▸ Requirement
Please reproduce every one of the entries below word for word, without changing anything.

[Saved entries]

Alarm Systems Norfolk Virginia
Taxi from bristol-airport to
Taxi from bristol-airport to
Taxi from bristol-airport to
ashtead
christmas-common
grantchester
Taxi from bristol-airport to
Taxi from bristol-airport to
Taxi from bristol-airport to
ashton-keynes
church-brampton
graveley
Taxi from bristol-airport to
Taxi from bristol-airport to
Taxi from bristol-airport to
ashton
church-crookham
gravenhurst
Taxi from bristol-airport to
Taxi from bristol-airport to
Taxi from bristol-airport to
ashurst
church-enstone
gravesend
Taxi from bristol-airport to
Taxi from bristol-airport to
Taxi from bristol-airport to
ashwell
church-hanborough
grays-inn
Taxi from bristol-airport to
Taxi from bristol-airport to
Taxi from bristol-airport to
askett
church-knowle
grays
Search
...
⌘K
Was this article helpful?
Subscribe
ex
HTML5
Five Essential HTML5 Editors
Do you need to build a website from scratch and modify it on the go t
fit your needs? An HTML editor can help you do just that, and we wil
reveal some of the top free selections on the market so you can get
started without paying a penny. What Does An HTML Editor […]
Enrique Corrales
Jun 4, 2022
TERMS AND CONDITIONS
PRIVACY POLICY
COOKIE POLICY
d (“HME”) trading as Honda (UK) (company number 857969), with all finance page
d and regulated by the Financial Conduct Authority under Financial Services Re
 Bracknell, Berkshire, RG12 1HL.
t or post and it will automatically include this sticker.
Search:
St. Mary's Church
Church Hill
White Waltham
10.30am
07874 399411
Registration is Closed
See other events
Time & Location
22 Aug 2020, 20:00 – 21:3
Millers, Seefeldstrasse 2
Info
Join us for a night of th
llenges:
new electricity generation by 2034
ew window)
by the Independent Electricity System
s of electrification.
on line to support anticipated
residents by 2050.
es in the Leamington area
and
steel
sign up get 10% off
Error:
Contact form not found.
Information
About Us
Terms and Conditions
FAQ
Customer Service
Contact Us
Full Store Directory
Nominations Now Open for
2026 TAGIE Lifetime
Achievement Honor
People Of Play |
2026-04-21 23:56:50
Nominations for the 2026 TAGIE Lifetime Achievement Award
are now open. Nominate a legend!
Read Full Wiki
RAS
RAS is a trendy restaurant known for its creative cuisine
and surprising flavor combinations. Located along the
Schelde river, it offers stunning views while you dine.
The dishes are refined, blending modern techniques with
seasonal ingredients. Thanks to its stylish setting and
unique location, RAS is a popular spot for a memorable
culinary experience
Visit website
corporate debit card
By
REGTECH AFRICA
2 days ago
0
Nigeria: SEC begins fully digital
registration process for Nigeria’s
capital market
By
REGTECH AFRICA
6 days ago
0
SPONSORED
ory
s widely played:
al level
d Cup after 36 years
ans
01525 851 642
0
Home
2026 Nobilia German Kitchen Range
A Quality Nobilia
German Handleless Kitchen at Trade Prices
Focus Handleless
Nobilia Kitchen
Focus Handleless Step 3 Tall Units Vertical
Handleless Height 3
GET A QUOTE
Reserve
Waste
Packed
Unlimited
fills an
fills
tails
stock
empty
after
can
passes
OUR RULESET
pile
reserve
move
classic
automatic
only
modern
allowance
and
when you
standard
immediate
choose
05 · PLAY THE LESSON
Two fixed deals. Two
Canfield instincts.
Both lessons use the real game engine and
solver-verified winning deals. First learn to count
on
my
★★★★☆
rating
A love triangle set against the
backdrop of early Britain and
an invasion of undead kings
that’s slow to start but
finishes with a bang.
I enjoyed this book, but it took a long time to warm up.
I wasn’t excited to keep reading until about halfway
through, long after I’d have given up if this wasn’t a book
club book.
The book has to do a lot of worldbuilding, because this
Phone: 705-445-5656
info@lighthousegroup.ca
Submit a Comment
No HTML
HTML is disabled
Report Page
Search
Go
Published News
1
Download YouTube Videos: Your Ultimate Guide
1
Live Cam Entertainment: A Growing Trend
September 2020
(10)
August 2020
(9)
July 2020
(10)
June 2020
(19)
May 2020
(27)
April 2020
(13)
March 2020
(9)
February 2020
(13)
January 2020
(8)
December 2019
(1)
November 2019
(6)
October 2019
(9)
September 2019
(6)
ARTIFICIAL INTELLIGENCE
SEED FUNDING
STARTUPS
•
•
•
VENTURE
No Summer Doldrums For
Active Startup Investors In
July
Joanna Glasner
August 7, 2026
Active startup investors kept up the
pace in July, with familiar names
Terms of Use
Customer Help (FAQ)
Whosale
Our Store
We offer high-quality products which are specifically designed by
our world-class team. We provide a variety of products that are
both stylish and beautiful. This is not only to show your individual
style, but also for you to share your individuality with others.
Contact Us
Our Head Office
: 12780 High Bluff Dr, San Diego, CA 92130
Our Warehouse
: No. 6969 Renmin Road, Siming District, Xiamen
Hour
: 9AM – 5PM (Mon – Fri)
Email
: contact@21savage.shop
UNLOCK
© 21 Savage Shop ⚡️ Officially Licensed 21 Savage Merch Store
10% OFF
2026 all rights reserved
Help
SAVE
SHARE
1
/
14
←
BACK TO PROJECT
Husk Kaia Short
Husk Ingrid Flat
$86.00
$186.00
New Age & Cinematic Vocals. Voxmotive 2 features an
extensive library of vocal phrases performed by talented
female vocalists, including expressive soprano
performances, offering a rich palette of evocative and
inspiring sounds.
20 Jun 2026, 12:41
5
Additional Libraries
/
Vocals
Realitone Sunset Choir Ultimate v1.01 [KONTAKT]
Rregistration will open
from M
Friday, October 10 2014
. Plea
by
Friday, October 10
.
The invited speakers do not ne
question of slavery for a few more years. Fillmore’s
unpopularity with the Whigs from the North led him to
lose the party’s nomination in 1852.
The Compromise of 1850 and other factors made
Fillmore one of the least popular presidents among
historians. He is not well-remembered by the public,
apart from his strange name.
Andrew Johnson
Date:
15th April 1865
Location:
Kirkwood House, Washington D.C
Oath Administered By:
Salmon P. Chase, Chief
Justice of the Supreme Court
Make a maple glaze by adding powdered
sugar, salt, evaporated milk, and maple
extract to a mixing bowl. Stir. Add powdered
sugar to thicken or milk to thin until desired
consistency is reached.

▸ Solution below
Alarm Systems Norfolk Virginia
Taxi from bristol-airport to
Taxi from bristol-airport to
Taxi from bristol-airport to
ashtead
christmas-common
grantchester
Taxi from bristol-airport to
Taxi from bristol-airport to
Taxi from bristol-airport to
ashton-keynes
church-brampton
graveley
Taxi from bristol-airport to
Taxi from bristol-airport to
Taxi from bristol-airport to
ashton
church-crookham
gravenhurst
Taxi from bristol-airport to
Taxi from bristol-airport to
Taxi from bristol-airport to
ashurst
church-enstone
gravesend
Taxi from bristol-airport to
Taxi from bristol-airport to
Taxi from bristol-airport to
ashwell
church-hanborough
grays-inn
Taxi from bristol-airport to
Taxi from bristol-airport to
Taxi from bristol-airport to
askett
church-knowle
grays
Search
...
⌘K
Was this article helpful?
Subscribe
ex
HTML5
Five Essential HTML5 Editors
Do you need to build a website from scratch and modify it on the go t
fit your needs? An HTML editor can help you do just that, and we wil
reveal some of the top free selections on the market so you can get
started without paying a penny. What Does An HTML Editor […]
Enrique Corrales
Jun 4, 2022
TERMS AND CONDITIONS
PRIVACY POLICY
COOKIE POLICY
d (“HME”) trading as Honda (UK) (company number 857969), with all finance page
d and regulated by the Financial Conduct Authority under Financial Services Re
 Bracknell, Berkshire, RG12 1HL.
t or post and it will automatically include this sticker.
Search:
St. Mary's Church
Church Hill
White Waltham
10.30am
07874 399411
Registration is Closed
See other events
Time & Location
22 Aug 2020, 20:00 – 21:3
Millers, Seefeldstrasse 2
Info
Join us for a night of th
llenges:
new electricity generation by 2034
ew window)
by the Independent Electricity System
s of electrification.
on line to support anticipated
residents by 2050.
es in the Leamington area
and
steel
sign up get 10% off
Error:
Contact form not found.
Information
About Us
Terms and Conditions
FAQ
Customer Service
Contact Us
Full Store Directory
Nominations Now Open for
2026 TAGIE Lifetime
Achievement Honor
People Of Play |
2026-04-21 23:56:50
Nominations for the 2026 TAGIE Lifetime Achievement Award
are now open. Nominate a legend!
Read Full Wiki
RAS
RAS is a trendy restaurant known for its creative cuisine
and surprising flavor combinations. Located along the
Schelde river, it offers stunning views while you dine.
The dishes are refined, blending modern techniques with
seasonal ingredients. Thanks to its stylish setting and
unique location, RAS is a popular spot for a memorable
culinary experience
Visit website
corporate debit card
By
REGTECH AFRICA
2 days ago
0
Nigeria: SEC begins fully digital
registration process for Nigeria’s
capital market
By
REGTECH AFRICA
6 days ago
0
SPONSORED
ory
s widely played:
al level
d Cup after 36 years
ans
01525 851 642
0
Home
2026 Nobilia German Kitchen Range
A Quality Nobilia
German Handleless Kitchen at Trade Prices
Focus Handleless
Nobilia Kitchen
Focus Handleless Step 3 Tall Units Vertical
Handleless Height 3
GET A QUOTE
Reserve
Waste
Packed
Unlimited
fills an
fills
tails
stock
empty
after
can
passes
OUR RULESET
pile
reserve
move
classic
automatic
only
modern
allowance
and
when you
standard
immediate
choose
05 · PLAY THE LESSON
Two fixed deals. Two
Canfield instincts.
Both lessons use the real game engine and
solver-verified winning deals. First learn to count
on
my
★★★★☆
rating
A love triangle set against the
backdrop of early Britain and
an invasion of undead kings
that’s slow to start but
finishes with a bang.
I enjoyed this book, but it took a long time to warm up.
I wasn’t excited to keep reading until about halfway
through, long after I’d have given up if this wasn’t a book
club book.
The book has to do a lot of worldbuilding, because this
Phone: 705-445-5656
info@lighthousegroup.ca
Submit a Comment
No HTML
HTML is disabled
Report Page
Search
Go
Published News
1
Download YouTube Videos: Your Ultimate Guide
1
Live Cam Entertainment: A Growing Trend
September 2020
(10)
August 2020
(9)
July 2020
(10)
June 2020
(19)
May 2020
(27)
April 2020
(13)
March 2020
(9)
February 2020
(13)
January 2020
(8)
December 2019
(1)
November 2019
(6)
October 2019
(9)
September 2019
(6)
ARTIFICIAL INTELLIGENCE
SEED FUNDING
STARTUPS
•
•
•
VENTURE
No Summer Doldrums For
Active Startup Investors In
July
Joanna Glasner
August 7, 2026
Active startup investors kept up the
pace in July, with familiar names
Terms of Use
Customer Help (FAQ)
Whosale
Our Store
We offer high-quality products which are specifically designed by
our world-class team. We provide a variety of products that are
both stylish and beautiful. This is not only to show your individual
style, but also for you to share your individuality with others.
Contact Us
Our Head Office
: 12780 High Bluff Dr, San Diego, CA 92130
Our Warehouse
: No. 6969 Renmin Road, Siming District, Xiamen
Hour
: 9AM – 5PM (Mon – Fri)
Email
: contact@21savage.shop
UNLOCK
© 21 Savage Shop ⚡️ Officially Licensed 21 Savage Merch Store
10% OFF
2026 all rights reserved
Help
SAVE
SHARE
1
/
14
←
BACK TO PROJECT
Husk Kaia Short
Husk Ingrid Flat
$86.00
$186.00
New Age & Cinematic Vocals. Voxmotive 2 features an
extensive library of vocal phrases performed by talented
female vocalists, including expressive soprano
performances, offering a rich palette of evocative and
inspiring sounds.
20 Jun 2026, 12:41
5
Additional Libraries
/
Vocals
Realitone Sunset Choir Ultimate v1.01 [KONTAKT]
Rregistration will open
from M
Friday, October 10 2014
. Plea
by
Friday, October 10
.
The invited speakers do not ne
question of slavery for a few more years. Fillmore’s
unpopularity with the Whigs from the North led him to
lose the party’s nomination in 1852.
The Compromise of 1850 and other factors made
Fillmore one of the least popular presidents among
historians. He is not well-remembered by the public,
apart from his strange name.
Andrew Johnson
Date:
15th April 1865
Location:
Kirkwood House, Washington D.C
Oath Administered By:
Salmon P. Chase, Chief
Justice of the Supreme Court
Make a maple glaze by adding powdered
sugar, salt, evaporated milk, and maple
extract to a mixing bowl. Stir. Add powdered
sugar to thicken or milk to thin until desired
consistency is reached.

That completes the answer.